Gezeigter Text:
━━━━
Der 20-Jährige verlor massiv Blut, wie auch Stunden später noch im Stiegenhaus des Mehrparteienhauses sichtbar war: Ein Mitarbeiter einer Reinigungsfirma versucht, das Blut vom Steinboden mit einem Mopp wegzubekommen. Auch zwei brennende Kerzen erinnern an den tragischen Vorfall.
Ganz klar ist das Motiv des 19-jährigen Arbeitslosen auch Donnerstagnachmittag noch nicht. Nur so viel: Der Andere haben ihn „provoziert, ohne Grund“, soll er den Polizisten gesagt haben. Vermutet wird ein Computerspiel als Auslöser, aber das bestätigt der Verdächtige nicht. Er sagte bloß, er habe sich über den anderen geärgert, der ihm keine Ruhe lassen wollte.
Lautstarker Streit
Die Staatsanwaltschaft Graz versucht nun, den Abend zu rekonstruieren: Sechs junge Männer trafen einander in der Wohnung des mutmaßlichen Täters im Bezirk Jakomini, in die der Tatverdächtige laut Nachbarn erst vor einigen Monaten eingezogen sein soll. Sie hangen vor der Spielkonsole. Plötzlich kam es zum handfesten Streit.
━━━━
Bereitgestelltes Material:
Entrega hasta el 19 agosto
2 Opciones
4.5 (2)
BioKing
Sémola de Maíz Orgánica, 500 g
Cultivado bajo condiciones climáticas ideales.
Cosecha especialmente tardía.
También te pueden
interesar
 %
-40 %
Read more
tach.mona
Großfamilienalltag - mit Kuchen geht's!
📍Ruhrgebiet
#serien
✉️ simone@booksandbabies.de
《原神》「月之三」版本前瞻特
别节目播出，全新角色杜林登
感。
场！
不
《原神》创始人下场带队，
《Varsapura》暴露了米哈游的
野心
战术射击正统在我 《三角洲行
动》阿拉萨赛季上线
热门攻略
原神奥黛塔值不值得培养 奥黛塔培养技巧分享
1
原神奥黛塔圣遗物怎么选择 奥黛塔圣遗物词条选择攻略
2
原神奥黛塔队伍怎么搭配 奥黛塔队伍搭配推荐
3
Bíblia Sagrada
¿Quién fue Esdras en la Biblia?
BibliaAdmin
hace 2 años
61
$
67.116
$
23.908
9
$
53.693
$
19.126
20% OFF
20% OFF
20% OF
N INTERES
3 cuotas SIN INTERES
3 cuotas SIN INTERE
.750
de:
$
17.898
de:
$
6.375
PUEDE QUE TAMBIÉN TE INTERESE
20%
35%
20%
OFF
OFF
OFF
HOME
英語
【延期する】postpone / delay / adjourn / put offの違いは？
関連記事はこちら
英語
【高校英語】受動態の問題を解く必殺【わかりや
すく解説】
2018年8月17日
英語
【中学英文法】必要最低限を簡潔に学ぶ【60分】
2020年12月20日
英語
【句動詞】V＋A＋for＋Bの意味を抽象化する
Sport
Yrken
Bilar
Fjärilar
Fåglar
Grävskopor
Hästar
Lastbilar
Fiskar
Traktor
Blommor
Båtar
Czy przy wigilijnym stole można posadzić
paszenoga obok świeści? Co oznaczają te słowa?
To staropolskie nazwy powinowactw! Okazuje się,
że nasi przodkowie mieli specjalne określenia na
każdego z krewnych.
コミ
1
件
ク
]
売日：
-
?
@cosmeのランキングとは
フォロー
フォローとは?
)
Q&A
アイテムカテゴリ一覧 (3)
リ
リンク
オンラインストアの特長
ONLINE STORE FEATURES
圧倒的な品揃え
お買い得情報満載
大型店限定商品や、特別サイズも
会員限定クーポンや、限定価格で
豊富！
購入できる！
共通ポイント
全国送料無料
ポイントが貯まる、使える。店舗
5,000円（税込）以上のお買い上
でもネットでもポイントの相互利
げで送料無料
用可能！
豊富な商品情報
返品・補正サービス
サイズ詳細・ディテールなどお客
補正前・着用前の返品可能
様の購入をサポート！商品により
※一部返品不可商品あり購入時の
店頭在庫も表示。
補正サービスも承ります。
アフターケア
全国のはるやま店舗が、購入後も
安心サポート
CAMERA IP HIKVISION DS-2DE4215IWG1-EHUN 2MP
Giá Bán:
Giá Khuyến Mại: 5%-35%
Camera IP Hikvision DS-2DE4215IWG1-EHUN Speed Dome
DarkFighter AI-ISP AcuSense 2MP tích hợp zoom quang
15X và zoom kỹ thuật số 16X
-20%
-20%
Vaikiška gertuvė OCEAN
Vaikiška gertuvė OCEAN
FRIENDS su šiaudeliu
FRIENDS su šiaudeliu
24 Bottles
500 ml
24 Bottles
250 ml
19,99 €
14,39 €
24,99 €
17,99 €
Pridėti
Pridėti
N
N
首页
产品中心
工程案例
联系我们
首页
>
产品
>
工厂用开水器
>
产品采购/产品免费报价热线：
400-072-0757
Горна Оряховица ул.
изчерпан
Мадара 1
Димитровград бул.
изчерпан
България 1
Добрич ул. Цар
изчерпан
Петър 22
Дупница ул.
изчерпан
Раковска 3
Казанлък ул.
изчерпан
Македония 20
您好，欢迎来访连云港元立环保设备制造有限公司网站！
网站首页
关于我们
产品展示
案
━━━━
Arbeitsauftrag A: In welcher Wohnung trafen sich laut dem gezeigten Text die sechs jungen Männer?
Arbeitsauftrag B: Gib den Abschnitt des gezeigten Textes wortgetreu aus, beginnend bei „Ganz klar ist“ und endend bei „zum handfesten Streit.“.

Lösung A: In der Wohnung des mutmaßlichen Täters im Bezirk Jakomini.

Lösung B:
Ganz klar ist das Motiv des 19-jährigen Arbeitslosen auch Donnerstagnachmittag noch nicht. Nur so viel: Der Andere haben ihn „provoziert, ohne Grund“, soll er den Polizisten gesagt haben. Vermutet wird ein Computerspiel als Auslöser, aber das bestätigt der Verdächtige nicht. Er sagte bloß, er habe sich über den anderen geärgert, der ihm keine Ruhe lassen wollte.
Lautstarker Streit
Die Staatsanwaltschaft Graz versucht nun, den Abend zu rekonstruieren: Sechs junge Männer trafen einander in der Wohnung des mutmaßlichen Täters im Bezirk Jakomini, in die der Tatverdächtige laut Nachbarn erst vor einigen Monaten eingezogen sein soll. Sie hangen vor der Spielkonsole. Plötzlich kam es zum handfesten Streit.